If the blood temperature falls too low, on the other hand, this is also sensed by the hypothalamus and signals are sent to the cutaneous arteries (those supplying the skin) to constrict them. Warm blood is then retained deeper in the body and less heat is lost from the surface. If this is inadequate, then the brain activates shivering. Each muscle tremor in shivering releases heat energy and helps warm the body back toward its 37 degrees Celsius set point.
In both cases, specialized neurons sense the abnormal body temperature and activate corrective negative feedback loops that return the temperature to normal. As a result, body temperature seldom goes more than 0.5 degrees Celsius above or below its set point. Other negative feedback loops regulate blood sugar concentration, water balance, pH, and countless other variables. Many such loops are regulated by the nervous system and others by the hormones of the endocrine system.
Positive Feedback and Rapid Change
The counterpart to negative feedback is the positive feedback loop, a process in which the body senses a change and activates mechanisms that accelerate or increase that change. This can also aid homeostasis, but in many cases it produces the opposite effect and can be life-threatening.
An example of its beneficial effect is seen in blood clotting. Part of the complex biochemical pathway of clotting is the production of an enzyme that forms the matrix of the blood clot, but also speeds up the production of still more thrombin. That is, it has a self-catalytic, self-accelerating effect, so that once the clotting process begins, it runs faster and faster until, ideally, bleeding stops. Thus, this positive feedback loop is part of a larger negative feedback loop, one that is activated by bleeding and ultimately works to stop the bleeding.
Another example of beneficial positive feedback is seen in childbirth, where stretching of the uterus triggers the secretion of a hormone, oxytocin, which stimulates uterine contractions and speeds up labor. Yet another is seen in protein digestion, where the presence of partially digested protein in the stomach triggers the secretion of hydrochloric acid and pepsin, the enzyme that digests protein. Thus, once digestion begins, it becomes a self- accelerating process.
Often, however, positive feedback produces the very opposite of homeostasis: rapid loss of internal stability with potentially fatal consequences. For example, if the death of a small area of heart tissue triggers a heart attack (myocardial infarction), the heart pumps an inadequate amount of blood. Thus, the heart muscle itself is deprived of blood flow, and still more begins to die. This can lead to a rapid worsening of cardiac function until a person dies. Many diseases involve dangerous positive feedback loops.

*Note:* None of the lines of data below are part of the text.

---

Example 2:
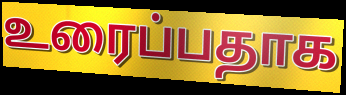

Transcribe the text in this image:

உரைப்பதாக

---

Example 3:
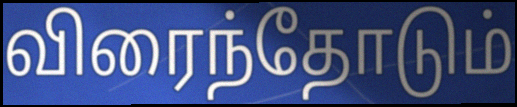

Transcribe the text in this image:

விரைந்தோடும்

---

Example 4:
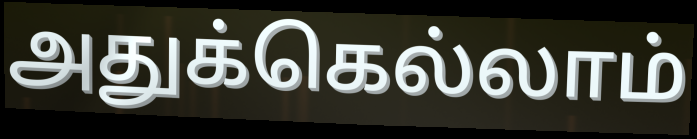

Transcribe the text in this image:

அதுக்கெல்லாம்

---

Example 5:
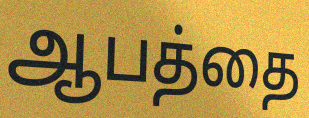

Homeostasis, while described here with examples from human physiology, is a fundamental property of life and a necessity for survival of all living things—not just humans but all other animals as well as bacteria, plants, fungi, and protists. It enables all living organisms to maintain internal stability in spite of a ceaselessly changing and challenging environment.
References
Blessing, William W. The Lower Brainstem and Bodily Homeostasis. New York: Oxford University Press, 1997.
Cannon, Walter B. The Wisdom of the Body. New York: W. W. Norton, 1932.
Saladin, Kenneth S. Anatomy and Physiology—The Unity of Form and Function, 2nd ed. Dubuque, IA: McGraw-Hill Higher Education, 2001.
Willmer, P., G. Stone, and I. Johnson. Environmental Physiology of Animals. Oxford: Blackwell Science, 2000.